Русская наука в лице И. М. Сеченова, И. П. Павлова, В. М. Бехтерева открыла рефлексы как явление и внесла самый внушительный вклад в их изучение. Однако на базе извращения науки появилась рефлексология как идеология. Это не что иное, как убежденность в том, что сознание человека возникло мало-помалу по мере постепенного усложнения животных рефлексов. В. М. Бехтерев данную ограниченную идеологию никогда не разделял. Наоборот, он был первым, кто четко обозначил пределы компетенции рефлексологии и пошел дальше. В таком случае с чем боролся Выготский? С рефлексологией как наукой, изучающей рефлексы без всякой идеологии? Глупо бороться с наукой. Например, я борюсь не с антропологией как наукой, а с симиализмом, который претендует на монопольное положение в антропологии, являясь на самом деле идеологией. Я борюсь с идеологией, оккупировавшей науку.
Кстати сказать, Выготский как раз являлся самым кондовым рефлексологом в смысле носителя этой ограниченной идеологии, хотя рефлексов не изучал и в этом деле был настоящим профаном.
По-разному повели себя люди из школы Бехтерева. Иные пострадали за Учителя, иные нет. Например, Б. Г. Ананьев. Не буду брать на себя грех осуждения, меня там не стояло. Но вот что говорится в Википедии: «Ананьев является последователем В. М. Бехтерева; тем не менее его отношение к Бехтереву было довольно сложным: в период 1930–1950 гг., когда официальная психология не принимала рефлексологию Бехтерева, Ананьев дистанцировался от рефлексологии, неоднократно подчеркивал, что не является учеником Бехтерева, и даже использовал термин «бехтеревщина» (https://ru.wikipedia.org/wiki/
, статья «Ананьев»). Даже учеником, мол, не является. А начинал академик Ананьев как аспирант бехтеревского института.Жаль, что выражение «ананьевщина» невозможно приклеить ни к одному научному концепту, потому что нет такого явления. Есть «благопристойная пошлость» и «общепонятность мелкотравчатой суеты», внутренне связанные с «человеческой комедией». Он пытался создать комплексную науку о человеке и человечестве, с психологией в центре. Еще в 80-е годы, читая его итоговую книгу «Человек как предмет познания», я удивлялся, как не скучно было автору наносить пером на бумагу эту серую, как мышь, благопристойность. Ровно ничего нет в этой книге о человеке.
…На Серафимовском кладбище бываю часто. Через него пролегает короткий путь к новому Эрмитажу, к самому бюджетному букинистическому магазину и, простите за бытовуху, в баню. Много могил, которым хочется поклониться.
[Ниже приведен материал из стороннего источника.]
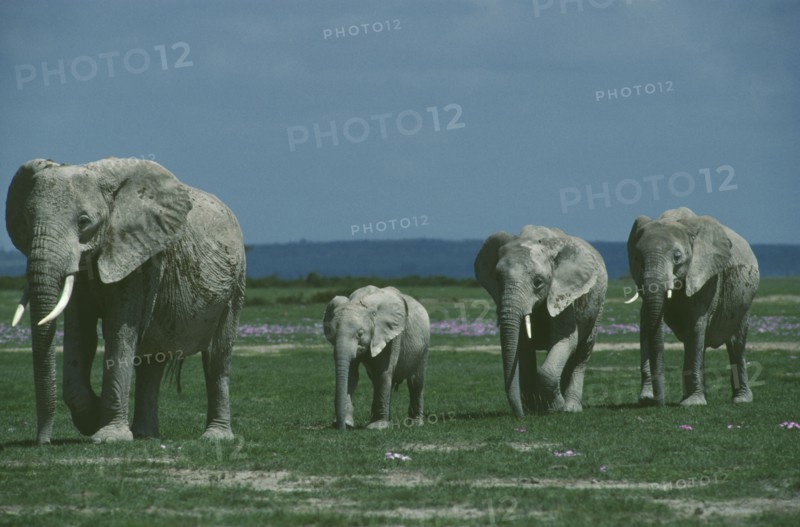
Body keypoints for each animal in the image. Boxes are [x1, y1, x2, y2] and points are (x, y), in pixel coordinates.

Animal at [5, 158, 246, 444]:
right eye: (27, 219)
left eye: (84, 222)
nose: (43, 441)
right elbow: (81, 334)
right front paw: (92, 418)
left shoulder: (136, 258)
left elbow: (119, 331)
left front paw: (108, 436)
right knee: (152, 359)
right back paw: (146, 436)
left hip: (235, 284)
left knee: (217, 356)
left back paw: (215, 437)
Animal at [323, 285, 430, 430]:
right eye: (332, 333)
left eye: (360, 334)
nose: (340, 428)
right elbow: (351, 374)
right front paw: (347, 423)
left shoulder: (391, 336)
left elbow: (382, 373)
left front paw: (377, 427)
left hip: (424, 344)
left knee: (416, 381)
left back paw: (415, 423)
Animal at [475, 226, 608, 417]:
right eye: (498, 279)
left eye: (538, 282)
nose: (520, 416)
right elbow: (523, 346)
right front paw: (535, 409)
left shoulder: (564, 296)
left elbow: (567, 339)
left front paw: (556, 407)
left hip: (599, 306)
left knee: (583, 352)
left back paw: (570, 407)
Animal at [626, 207, 759, 406]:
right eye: (637, 257)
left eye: (677, 257)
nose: (659, 403)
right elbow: (645, 324)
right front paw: (646, 398)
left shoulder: (707, 277)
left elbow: (696, 324)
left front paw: (693, 404)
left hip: (744, 303)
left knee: (736, 343)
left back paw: (741, 399)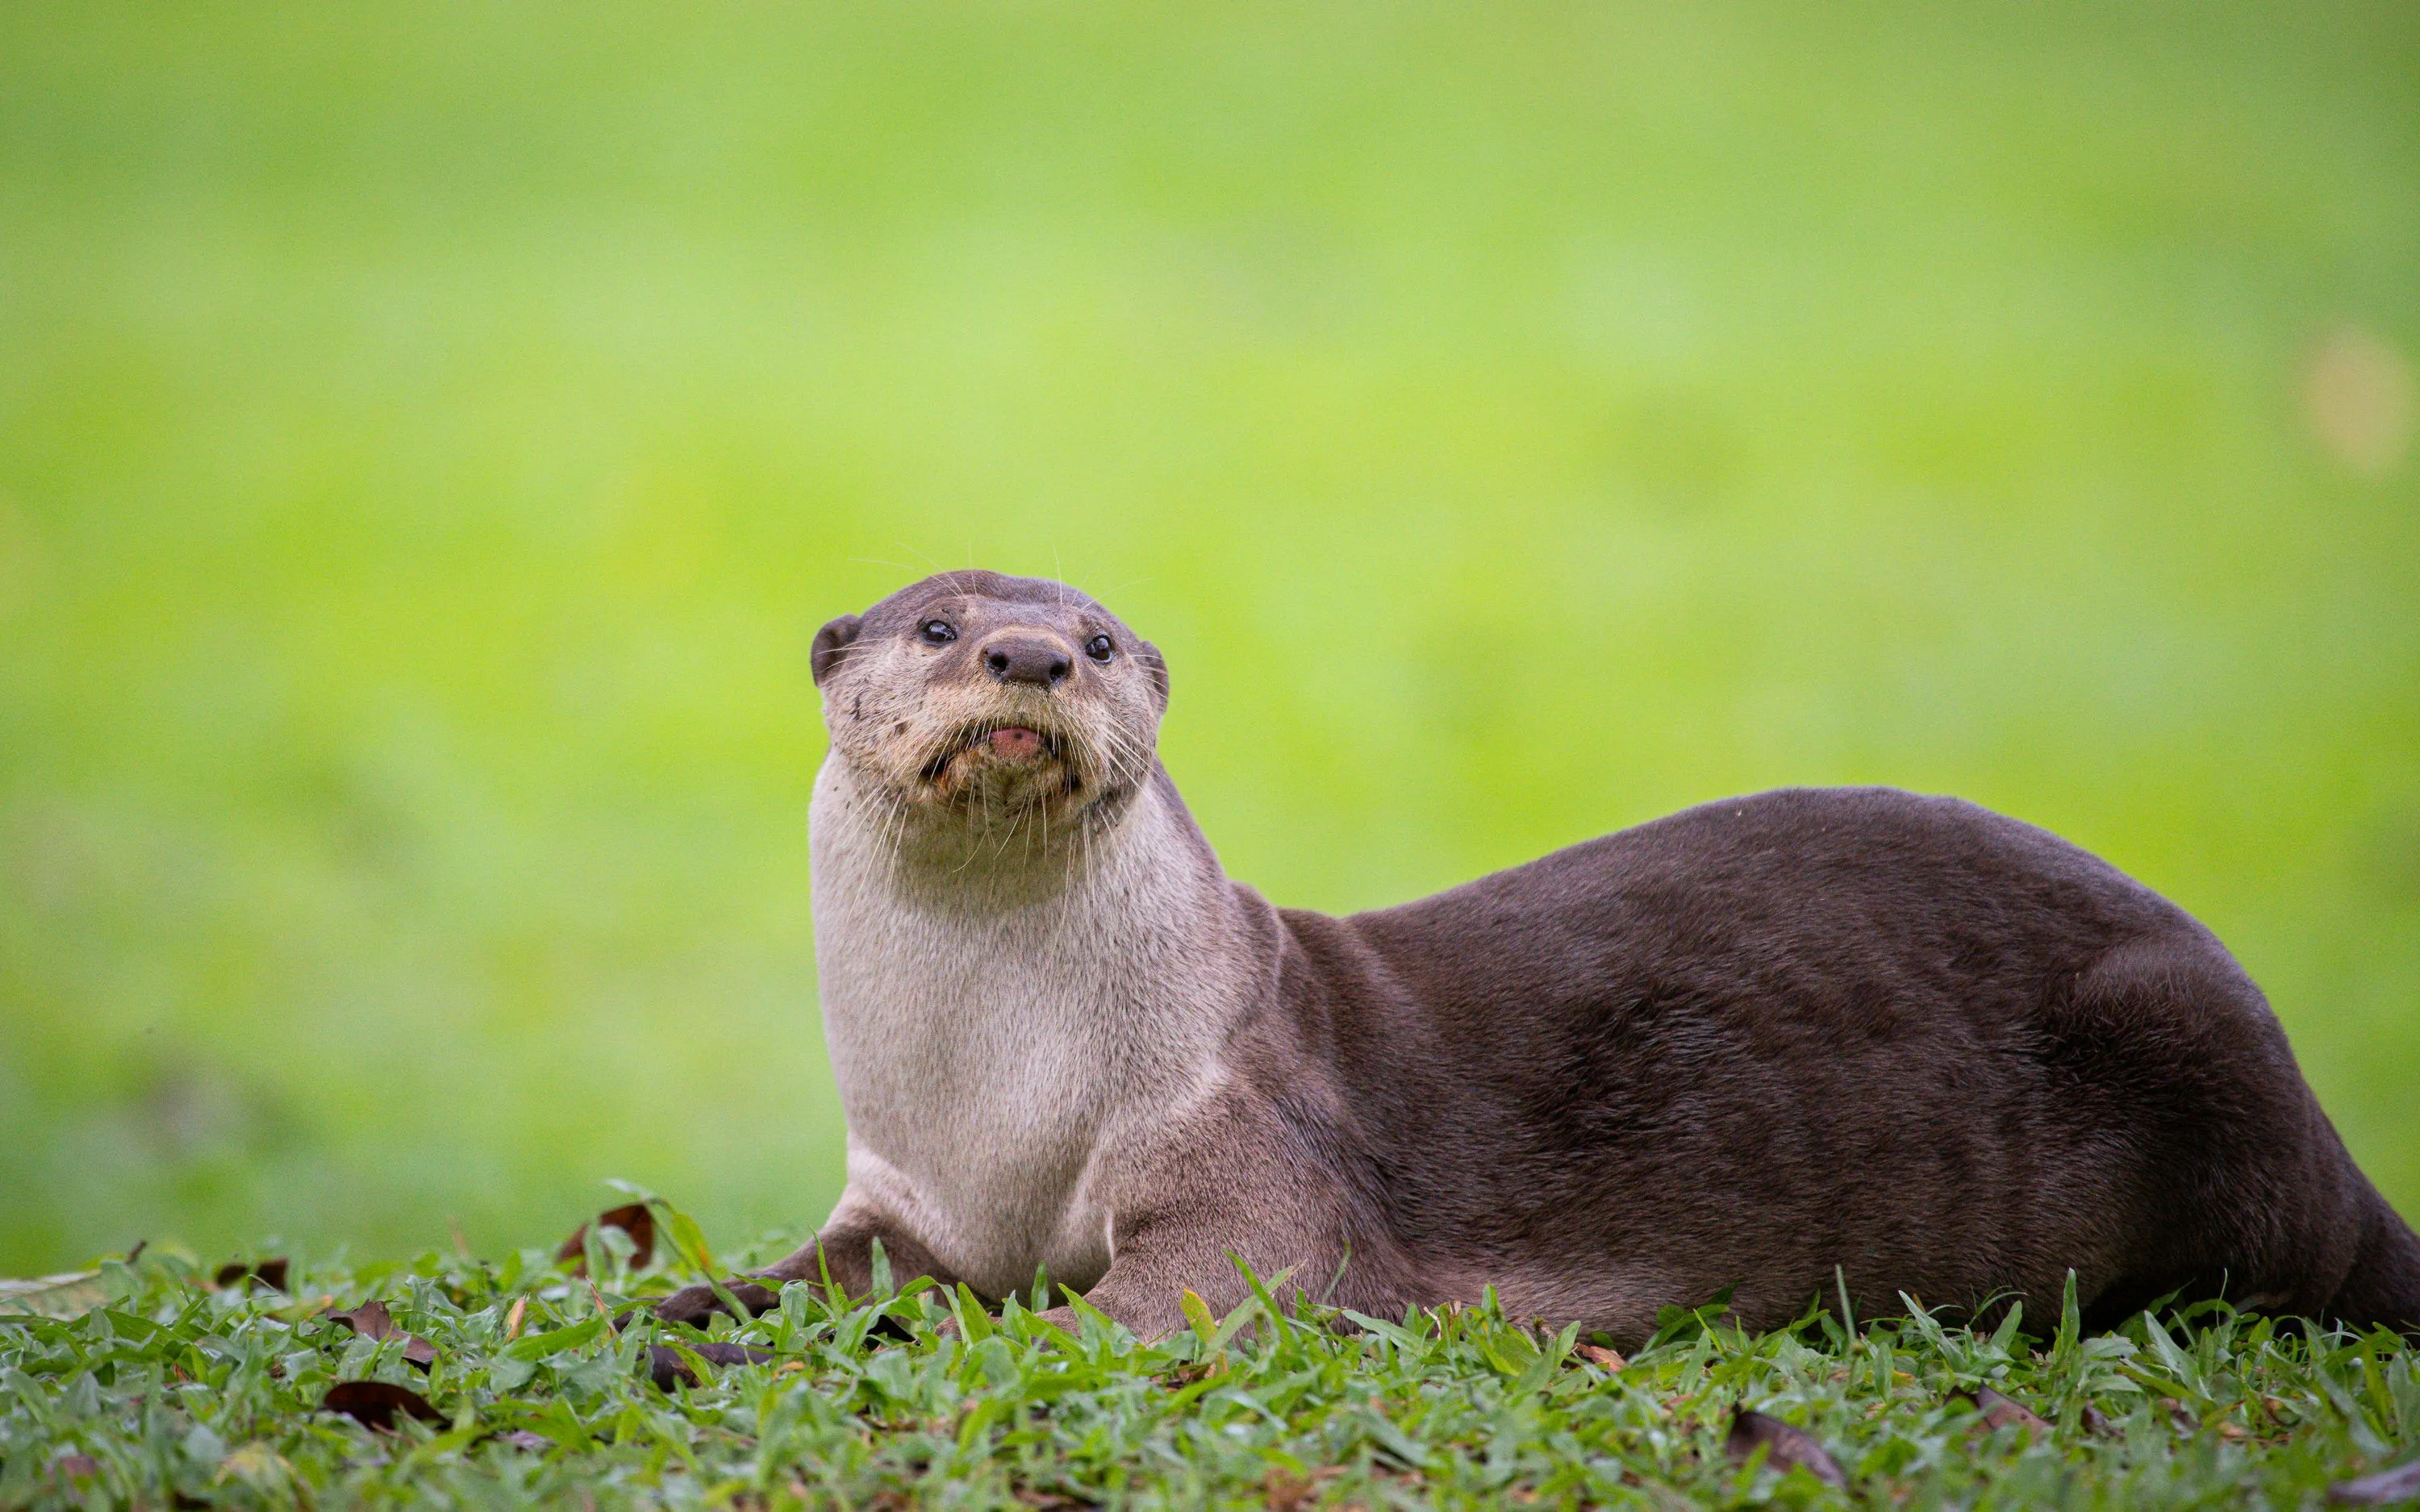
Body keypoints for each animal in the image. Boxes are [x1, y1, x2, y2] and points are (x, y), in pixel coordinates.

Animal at [657, 570, 2420, 1343]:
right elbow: (823, 1275)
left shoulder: (1246, 1168)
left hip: (2199, 1062)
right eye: (938, 628)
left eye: (1091, 642)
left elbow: (1115, 1310)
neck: (1005, 1102)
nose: (1027, 657)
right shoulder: (906, 1195)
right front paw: (677, 1308)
Моряки «Курска», почти все советские адмиралы, известные артисты, среди которых Александр Демьяненко. И он – «даже не ученик». Даже оглядываться не хочется. Мир его праху.
Гипноз и сон
Надо сказать, что загадкой гипноза занимался также и Павлов, но со своей спецификой, связанной с животными. Он проверял, насколько общий биологический характер носит данное явление. Дело в том, что в общественном сознании циркулировали слухи о гипнозе животных. Дескать, змеи гипнотизируют свои жертвы, которые застывают и не двигаются под взглядом змеи. Павлов исследовал данный вопрос и выступил с докладом «О так называемом гипнозе животных», в котором объяснил феномен. «Пред огромной силой, при встрече с которой для животного нет спасения ни в борьбе, ни в бегстве, шанс остаться целым – именно в неподвижности…» (Павлов, 1951. Т. 3. Кн. 1. С. 359). Великий физиолог подробно описал мозговой механизм каталептического состояния, наступающего при сильном страхе, который является эффективной адаптацией и более ничем, а никаким не гипнозом.